Abstract

To evaluate the impact of Asherman syndrome (AS) following hysteroscopic adhesiolysis on reproductive outcomes and the time to achieve pregnancy in women with infertility undergoing in vitro fertilization (IVF) treatment. Case-control study. Tertiary university-affiliated medical center. Fifty-one infertile women who were treated for AS and underwent IVF (study group) matched for age and etiology of infertility with non-AS controls at a 1:1 ratio. Medical records search, chart review, and phone survey were used to assess reproductive outcomes. A multivariate logistic regression analyses was used to assess live birth, accounting for patient age at stimulation cycle start, parity, number of embryos transferred, and endometrial thickness.
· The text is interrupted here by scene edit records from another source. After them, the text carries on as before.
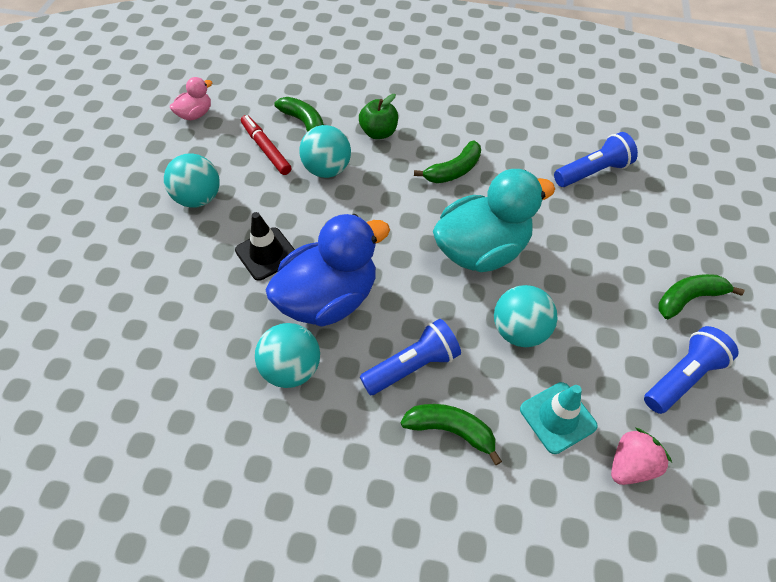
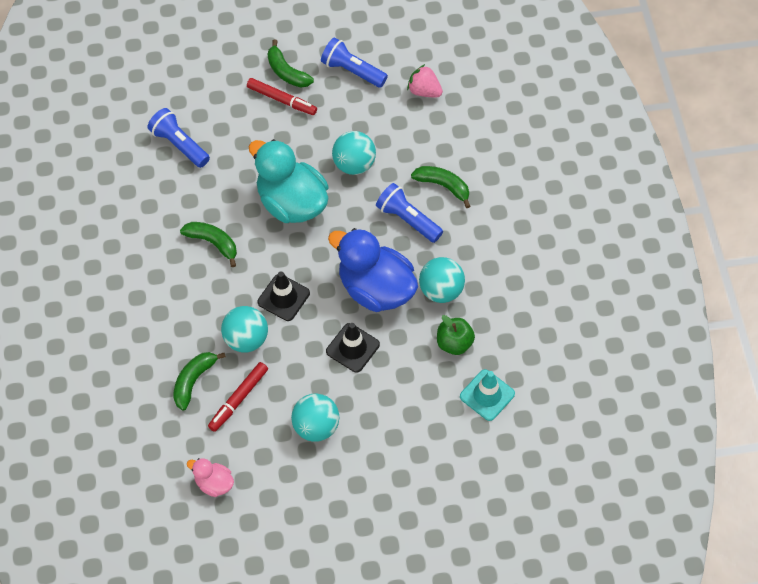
camera: 110 degrees left, 5 degrees up
(360, 211) = (283, 297): none -> black traffic cone
(379, 132) = (185, 314): green apple -> green apple (454, 343)
(450, 430) = (443, 186): green banana -> green banana turned 120 degrees clockwise
(557, 417) = (409, 132): turquoise traffic cone -> turquoise traffic cone (487, 395)
(641, 281) = (282, 100): none -> red marker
A survival analysis was performed to assess the times that had lapsed from interventions to conception. The study group of 51 women included 38 (74.5%) with moderate to severe disease. The mean number of embryo transfers per woman was similar for the study and control groups (4.9 ± 4.6 vs 6.22 ± 4.3, respectively, p=.78). The controls had a significantly higher mean endometrial thickness before embryo transfer (8.7 ± 1.8 mm vs 6.95 ± 1.7 mm, p=.001). The overall time to achieve live birth was significantly longer in women with AS (p=.022). In a logistic regression analysis, the presence of moderate to severe AS was shown to be an independent factor for achieving a live birth (adjusted odds ratio 0.174, 95% confidence interval [CI], 0.032-0.955, p=.004). Women with AS who had live births had a significantly thicker mean endometrial thickness (8.2 ± 1.4 mm vs 6.9 ± 1.2, p=.001). Moderate and severe AS has a detrimental effect on reproductive performance in infertile women. Endometrial thickness is an important predictor for live births among women with AS who undergo IVF.